What to produce
Count the lines in the rows below that contain the string "mots", treating uppercase and lowercase as different, and reply with the number alone.

(Pictures paired with their source code)
——

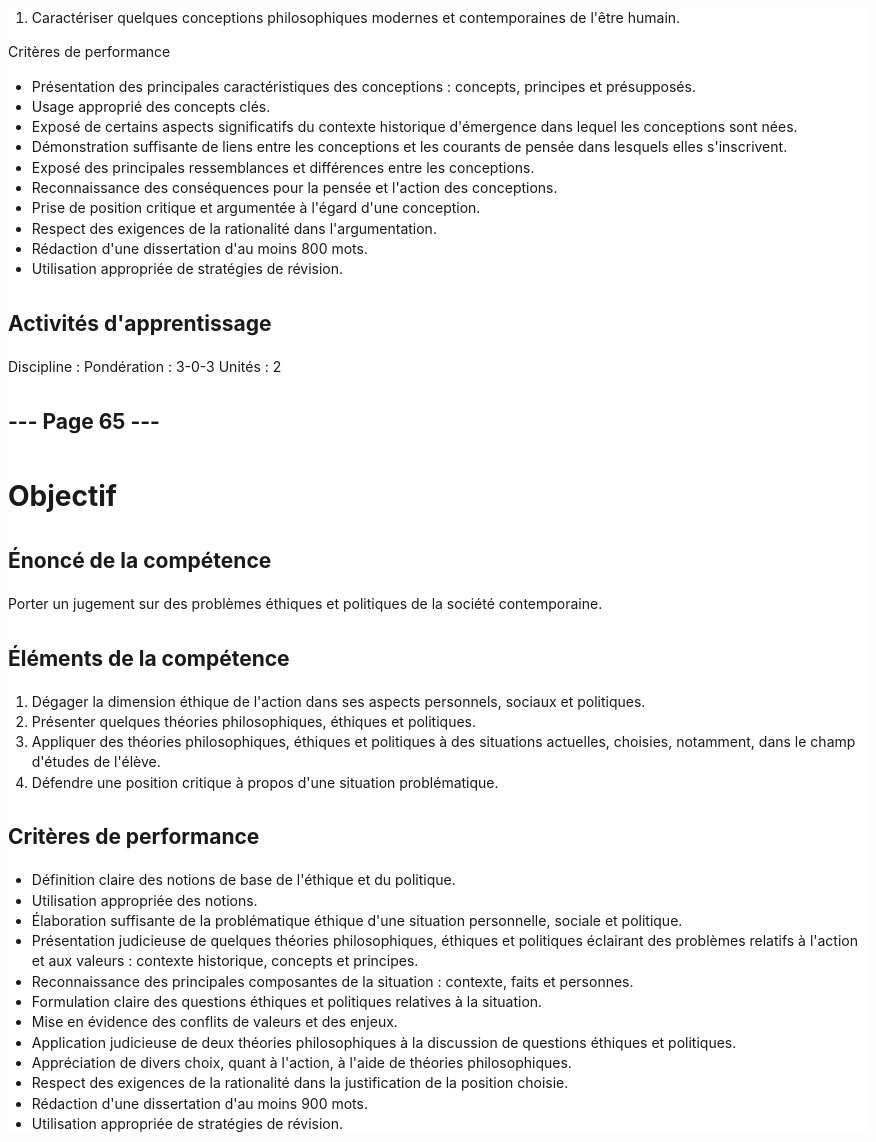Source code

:1. Caractériser quelques conceptions philosophiques modernes et contemporaines de l'être humain.

Critères de performance

- Présentation des principales caractéristiques des conceptions : concepts, principes et présupposés.
- Usage approprié des concepts clés.
- Exposé de certains aspects significatifs du contexte historique d'émergence dans lequel les conceptions sont nées.
- Démonstration suffisante de liens entre les conceptions et les courants de pensée dans lesquels elles s'inscrivent.
- Exposé des principales ressemblances et différences entre les conceptions.
- Reconnaissance des conséquences pour la pensée et l'action des conceptions.
- Prise de position critique et argumentée à l'égard d'une conception.
- Respect des exigences de la rationalité dans l'argumentation.
- Rédaction d'une dissertation d'au moins 800 mots.
- Utilisation appropriée de stratégies de révision.


## Activités d'apprentissage

Discipline :
Pondération : 3-0-3
Unités :
2

## --- Page 65 ---

# Objectif 

## Énoncé de la compétence

Porter un jugement sur des problèmes éthiques et politiques de la société contemporaine.

## Éléments de la compétence

1. Dégager la dimension éthique de l'action dans ses aspects personnels, sociaux et politiques.
2. Présenter quelques théories philosophiques, éthiques et politiques.
3. Appliquer des théories philosophiques, éthiques et politiques à des situations actuelles, choisies, notamment, dans le champ d'études de l'élève.
4. Défendre une position critique à propos d'une situation problématique.

## Critères de performance

- Définition claire des notions de base de l'éthique et du politique.
- Utilisation appropriée des notions.
- Élaboration suffisante de la problématique éthique d'une situation personnelle, sociale et politique.
- Présentation judicieuse de quelques théories philosophiques, éthiques et politiques éclairant des problèmes relatifs à l'action et aux valeurs : contexte historique, concepts et principes.
- Reconnaissance des principales composantes de la situation : contexte, faits et personnes.
- Formulation claire des questions éthiques et politiques relatives à la situation.
- Mise en évidence des conflits de valeurs et des enjeux.
- Application judicieuse de deux théories philosophiques à la discussion de questions éthiques et politiques.
- Appréciation de divers choix, quant à l'action, à l'aide de théories philosophiques.
- Respect des exigences de la rationalité dans la justification de la position choisie.
- Rédaction d'une dissertation d'au moins 900 mots.
- Utilisation appropriée de stratégies de révision.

——

Result of this task
2